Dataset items
::::

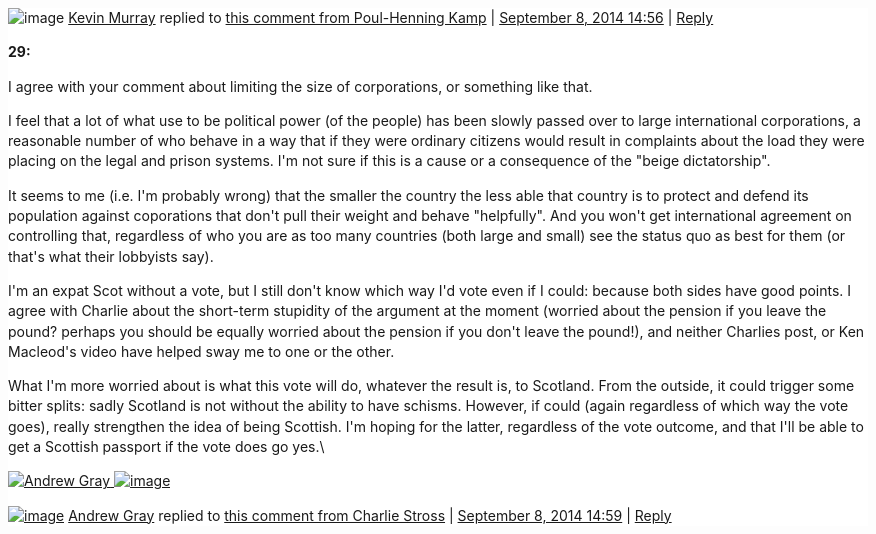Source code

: ![image](http://www.antipope.org/mt/mt-static/images/comment/mt_logo.png)
[Kevin
Murray](http://www.antipope.org/mt/mt-cp.cgi?__mode=view&blog_id=1&id=4682)
replied to [this comment from Poul-Henning
Kamp](http://www.antipope.org/charlie/blog-static/2014/09/the-referendum-question.html#comment-1958289)
| [September 8, 2014
14:56](http://www.antipope.org/charlie/blog-static/2014/09/the-referendum-question.html#comment-1958311)
| [Reply](javascript:void(0); "Reply")

**29:**

I agree with your comment about limiting the size of corporations, or
something like that.

I feel that a lot of what use to be political power (of the people) has
been slowly passed over to large international corporations, a
reasonable number of who behave in a way that if they were ordinary
citizens would result in complaints about the load they were placing on
the legal and prison systems. I'm not sure if this is a cause or a
consequence of the "beige dictatorship".

It seems to me (i.e. I'm probably wrong) that the smaller the country
the less able that country is to protect and defend its population
against coporations that don't pull their weight and behave "helpfully".
And you won't get international agreement on controlling that,
regardless of who you are as too many countries (both large and small)
see the status quo as best for them (or that's what their lobbyists
say).

I'm an expat Scot without a vote, but I still don't know which way I'd
vote even if I could: because both sides have good points. I agree with
Charlie about the short-term stupidity of the argument at the moment
(worried about the pension if you leave the pound? perhaps you should be
equally worried about the pension if you don't leave the pound!), and
neither Charlies post, or Ken Macleod's video have helped sway me to one
or the other.

What I'm more worried about is what this vote will do, whatever the
result is, to Scotland. From the outside, it could trigger some bitter
splits: sadly Scotland is not without the ability to have schisms.
However, if could (again regardless of which way the vote goes), really
strengthen the idea of being Scottish. I'm hoping for the latter,
regardless of the vote outcome, and that I'll be able to get a Scottish
passport if the vote does go yes.\

[![Andrew
Gray](http://www.antipope.org/mt/mt-static/images/default-userpic-90.jpg)
![image](http://www.antipope.org/mt/mt-static/images/comment/typepad_logo.png)](http://www.antipope.org/mt/mt-cp.cgi?__mode=view&blog_id=1&id=4685)

[![image](http://www.antipope.org/mt/mt-static/images/comment/typepad_logo.png)](http://profile.typekey.com/6p01b7c6dbc681970b)
[Andrew
Gray](http://profile.typekey.com/6p01b7c6dbc681970b "http://profile.typekey.com/6p01b7c6dbc681970b")
replied to [this comment from Charlie
Stross](http://www.antipope.org/charlie/blog-static/2014/09/the-referendum-question.html#comment-1958302)
| [September 8, 2014
14:59](http://www.antipope.org/charlie/blog-static/2014/09/the-referendum-question.html#comment-1958312)
| [Reply](javascript:void(0); "Reply")
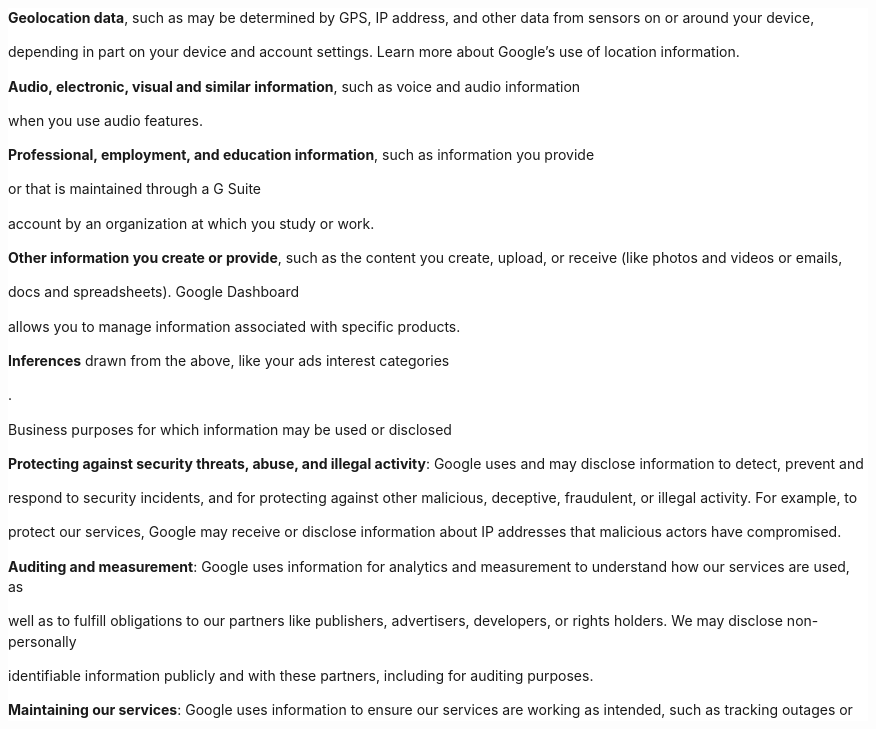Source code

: **Geolocation data**, such as may be determined by GPS, IP address, and other data from sensors on or around your device,


depending in part on your device and account settings. Learn more about Google’s use of location information.



**Audio, electronic, visual and similar information**, such as voice and audio information


 when you use audio features.


**Professional, employment, and education information**, such as information you provide


 or that is maintained through a G Suite


account by an organization at which you study or work.


**Other information you create or provide**, such as the content you create, upload, or receive (like photos and videos or emails,


docs and spreadsheets). Google Dashboard


 allows you to manage information associated with specific products.


**Inferences** drawn from the above, like your ads interest categories


.


Business purposes for which information may be used or disclosed


**Protecting against security threats, abuse, and illegal activity**: Google uses and may disclose information to detect, prevent and


respond to security incidents, and for protecting against other malicious, deceptive, fraudulent, or illegal activity. For example, to


protect our services, Google may receive or disclose information about IP addresses that malicious actors have compromised.


**Auditing and measurement**: Google uses information for analytics and measurement to understand how our services are used, as


well as to fulfill obligations to our partners like publishers, advertisers, developers, or rights holders. We may disclose non-personally


identifiable information publicly and with these partners, including for auditing purposes.


**Maintaining our services**: Google uses information to ensure our services are working as intended, such as tracking outages or
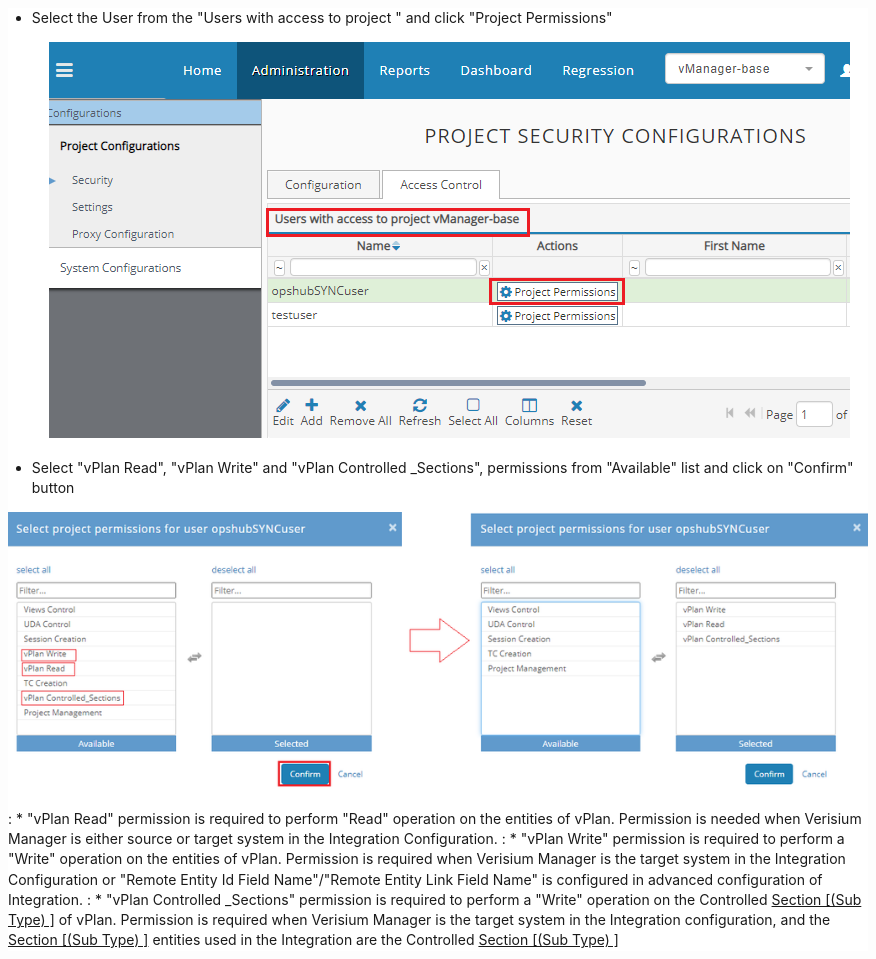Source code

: * Select the User from the "Users with access to project " and click "Project Permissions"
  
  <p align="center">
  <img src="../assets/vmgr_select_user.png"/>
  </p>

* Select "vPlan Read", "vPlan Write" and "vPlan Controlled _Sections", permissions from "Available" list and click on "Confirm" button
  
<p align="center">
  <img src="../assets/vmgr_permissions.png"/>
</p>

  :  * "vPlan Read" permission is required to perform "Read" operation on the entities of vPlan. Permission is needed when Verisium Manager is either source or target system in the Integration Configuration. 
  :  * "vPlan Write" permission is required to perform a "Write" operation on the entities of vPlan. Permission is required when Verisium Manager is the target system in the Integration Configuration or "Remote Entity Id Field Name"/"Remote Entity Link Field Name" is configured in advanced configuration of Integration. 
  :  * "vPlan Controlled _Sections" permission is required to perform a "Write" operation on the Controlled [Section [(Sub Type) ]](vManager.md#section5b28sub_type295d) of vPlan. Permission is required when Verisium Manager is the target system in the Integration configuration, and the [Section [(Sub Type) ]](vManager.md#section5b28sub_type295d) entities used in the Integration are the Controlled [Section [(Sub Type) ]](vManager.md#section5b28sub_type295d)
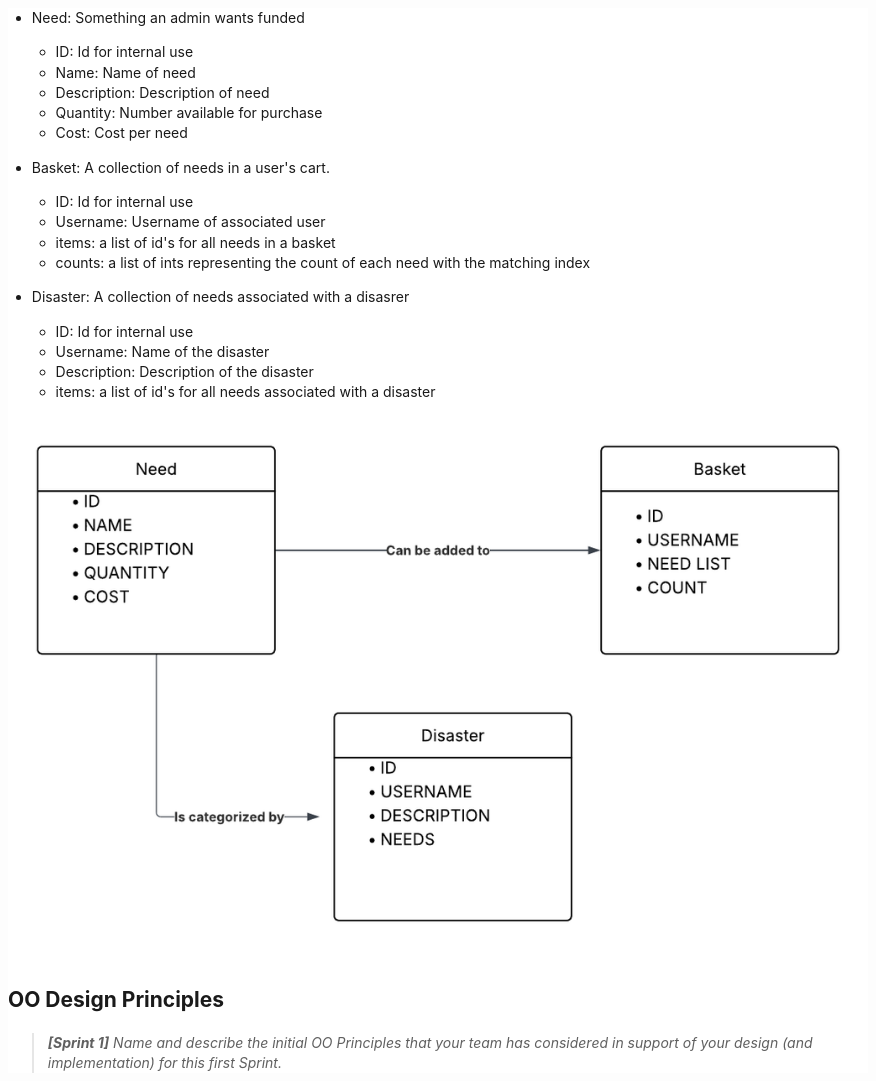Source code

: - Need: Something an admin wants funded
    - ID: Id for internal use
    - Name: Name of need
    - Description: Description of need
    - Quantity: Number available for purchase
    - Cost: Cost per need

- Basket: A collection of needs in a user's cart. 
    - ID: Id for internal use
    - Username: Username of associated user
    - items: a list of id's for all needs in a basket
    - counts: a list of ints representing the count of each need with the matching index

- Disaster: A collection of needs associated with a disasrer
    - ID: Id for internal use
    - Username: Name of the disaster
    - Description: Description of the disaster
    - items: a list of id's for all needs associated with a disaster
  
![Replace with your Model Tier class diagram 1, etc.](model-placeholder.png)

## OO Design Principles

> _**[Sprint 1]** Name and describe the initial OO Principles that your team has considered in support of your design (and implementation) for this first Sprint._
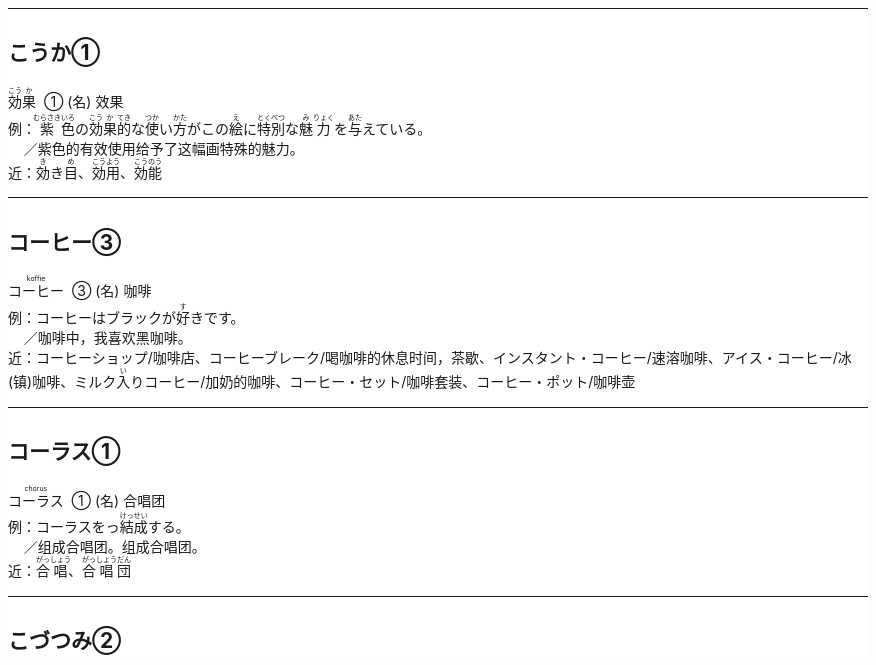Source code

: - - -

## こうか①

<span>
  <ruby>効<rt>こう</rt>果<rt>か</rt></ruby>
</span>&nbsp;① (名) 效果
<div>
  <font> 例</font>：<ruby>紫<rt>むらさき</rt>色<rt>いろ</rt>の<rt></rt>効<rt>こう</rt>果<rt>か</rt>的<rt>てき</rt>な<rt></rt>使<rt>つか</rt>い<rt></rt>方<rt>かた</rt>がこの<rt></rt>絵<rt>え</rt>に<rt></rt>特<rt>とく</rt>別<rt>べつ</rt>な<rt></rt>魅<rt>み</rt>力<rt>りょく</rt>を<rt></rt>与<rt>あた</rt>えている。</ruby><br>&nbsp;&nbsp;&nbsp;&nbsp;／紫色的有效使用给予了这幅画特殊的魅力。
  <br>
  <font> 近</font>：<ruby>効<rt>き</rt>き<rt></rt>目<rt>め</rt></ruby>、<ruby>効<rt>こう</rt>用<rt>よう</rt></ruby>、<ruby>効<rt>こう</rt>能<rt>のう</rt></ruby>
</div>

- - -

## コーヒー③

<span>
  <ruby>コーヒー<rt>koffie</rt></ruby>
</span>&nbsp;③ (名) 咖啡
<div>
  <font> 例</font>：<ruby>コーヒーはブラックが<rt></rt>好<rt>す</rt>きです。</ruby><br>&nbsp;&nbsp;&nbsp;&nbsp;／咖啡中，我喜欢黑咖啡。
  <br>
  <font> 近</font>：<ruby>コーヒーショップ/咖啡店</ruby>、<ruby>コーヒーブレーク/喝咖啡的休息时间，茶歇</ruby>、<ruby>インスタント・コーヒー/速溶咖啡</ruby>、<ruby>アイス・コーヒー/冰(镇)咖啡</ruby>、<ruby>ミルク<rt></rt>入<rt>い</rt>りコーヒー/加奶的咖啡</ruby>、<ruby>コーヒー・セット/咖啡套装</ruby>、<ruby>コーヒー・ポット/咖啡壶</ruby>
</div>

- - -

## コーラス①

<span>
  <ruby>コーラス<rt>chorus</rt></ruby>
</span>&nbsp;① (名) 合唱团
<div>
  <font> 例</font>：<ruby>コーラスをっ<rt></rt>結<rt>けっ</rt>成<rt>せい</rt>する。</ruby><br>&nbsp;&nbsp;&nbsp;&nbsp;／组成合唱团。组成合唱团。
  <br>
  <font> 近</font>：<ruby>合<rt>がっ</rt>唱<rt>しょう</rt></ruby>、<ruby>合<rt>がっ</rt>唱<rt>しょう</rt>団<rt>だん</rt></ruby>
</div>

- - -

## こづつみ②
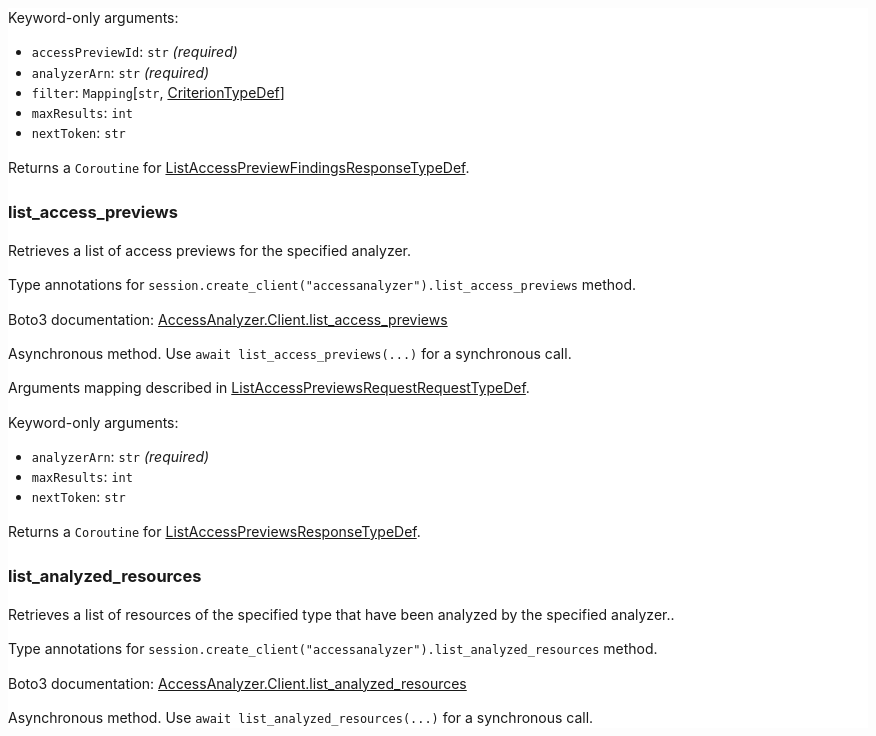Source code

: Keyword-only arguments:

- `accessPreviewId`: `str` *(required)*
- `analyzerArn`: `str` *(required)*
- `filter`: `Mapping`\[`str`,
  [CriterionTypeDef](./type_defs.md#criteriontypedef)\]
- `maxResults`: `int`
- `nextToken`: `str`

Returns a `Coroutine` for
[ListAccessPreviewFindingsResponseTypeDef](./type_defs.md#listaccesspreviewfindingsresponsetypedef).

<a id="list_access_previews"></a>

### list_access_previews

Retrieves a list of access previews for the specified analyzer.

Type annotations for
`session.create_client("accessanalyzer").list_access_previews` method.

Boto3 documentation:
[AccessAnalyzer.Client.list_access_previews](https://boto3.amazonaws.com/v1/documentation/api/latest/reference/services/accessanalyzer.html#AccessAnalyzer.Client.list_access_previews)

Asynchronous method. Use `await list_access_previews(...)` for a synchronous
call.

Arguments mapping described in
[ListAccessPreviewsRequestRequestTypeDef](./type_defs.md#listaccesspreviewsrequestrequesttypedef).

Keyword-only arguments:

- `analyzerArn`: `str` *(required)*
- `maxResults`: `int`
- `nextToken`: `str`

Returns a `Coroutine` for
[ListAccessPreviewsResponseTypeDef](./type_defs.md#listaccesspreviewsresponsetypedef).

<a id="list_analyzed_resources"></a>

### list_analyzed_resources

Retrieves a list of resources of the specified type that have been analyzed by
the specified analyzer..

Type annotations for
`session.create_client("accessanalyzer").list_analyzed_resources` method.

Boto3 documentation:
[AccessAnalyzer.Client.list_analyzed_resources](https://boto3.amazonaws.com/v1/documentation/api/latest/reference/services/accessanalyzer.html#AccessAnalyzer.Client.list_analyzed_resources)

Asynchronous method. Use `await list_analyzed_resources(...)` for a synchronous
call.
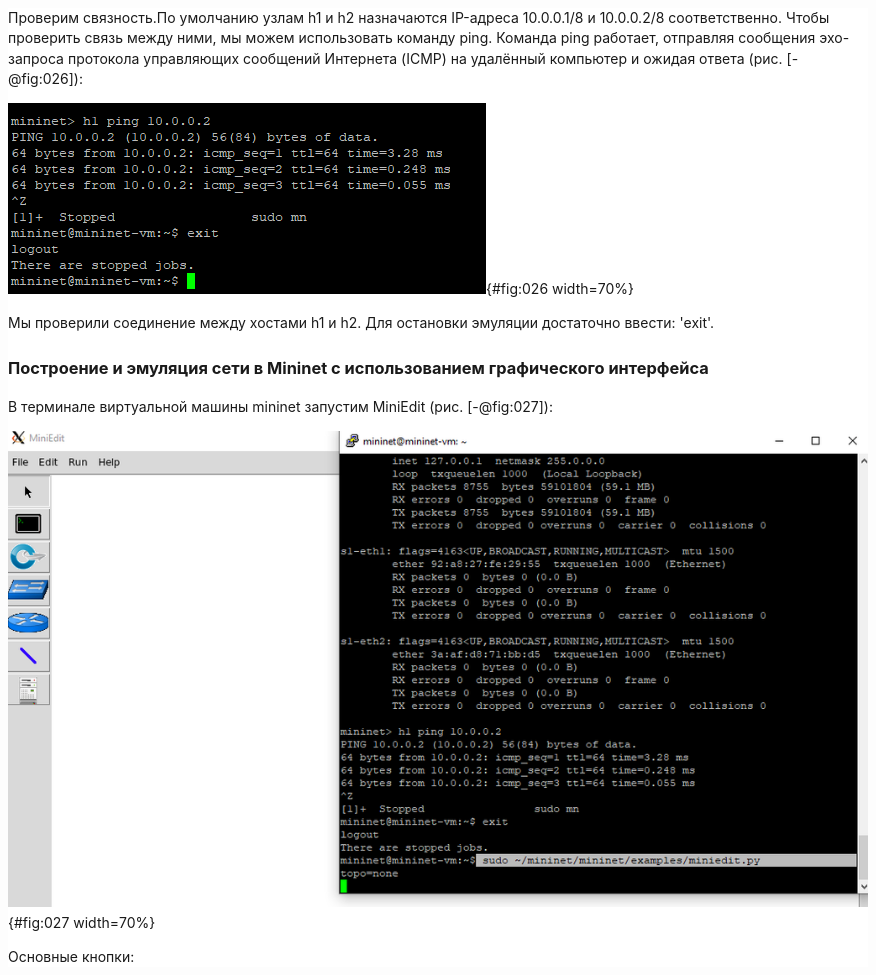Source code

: Проверим связность.По умолчанию узлам h1 и h2 назначаются IP-адреса 10.0.0.1/8 и
10.0.0.2/8 соответственно. Чтобы проверить связь между ними, мы можем
использовать команду ping. Команда ping работает, отправляя сообщения
эхо-запроса протокола управляющих сообщений Интернета (ICMP) на удалённый компьютер и ожидая ответа (рис. [-@fig:026]):

![Пингование 10.0.0.2](image/26.png){#fig:026 width=70%}

Мы проверили соединение между хостами h1 и h2.
Для остановки эмуляции достаточно ввести: 'exit'.

### Построение и эмуляция сети в Mininet с использованием графического интерфейса

В терминале виртуальной машины mininet запустим MiniEdit (рис. [-@fig:027]):

![Запуск MiniEdit](image/27.png){#fig:027 width=70%}

Основные кнопки:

::::

TASK TO COMPLETE:
Exact repetition is the task: every line from the start of the data to the line with "or the other.", inclusive, and none after it, pictures omitted.

RESULT OF THE TASK:
Source code

: ![image](http://www.antipope.org/mt/mt-static/images/comment/mt_logo.png)
[Kevin
Murray](http://www.antipope.org/mt/mt-cp.cgi?__mode=view&blog_id=1&id=4682)
replied to [this comment from Poul-Henning
Kamp](http://www.antipope.org/charlie/blog-static/2014/09/the-referendum-question.html#comment-1958289)
| [September 8, 2014
14:56](http://www.antipope.org/charlie/blog-static/2014/09/the-referendum-question.html#comment-1958311)
| [Reply](javascript:void(0); "Reply")

**29:**

I agree with your comment about limiting the size of corporations, or
something like that.

I feel that a lot of what use to be political power (of the people) has
been slowly passed over to large international corporations, a
reasonable number of who behave in a way that if they were ordinary
citizens would result in complaints about the load they were placing on
the legal and prison systems. I'm not sure if this is a cause or a
consequence of the "beige dictatorship".

It seems to me (i.e. I'm probably wrong) that the smaller the country
the less able that country is to protect and defend its population
against coporations that don't pull their weight and behave "helpfully".
And you won't get international agreement on controlling that,
regardless of who you are as too many countries (both large and small)
see the status quo as best for them (or that's what their lobbyists
say).

I'm an expat Scot without a vote, but I still don't know which way I'd
vote even if I could: because both sides have good points. I agree with
Charlie about the short-term stupidity of the argument at the moment
(worried about the pension if you leave the pound? perhaps you should be
equally worried about the pension if you don't leave the pound!), and
neither Charlies post, or Ken Macleod's video have helped sway me to one
or the other.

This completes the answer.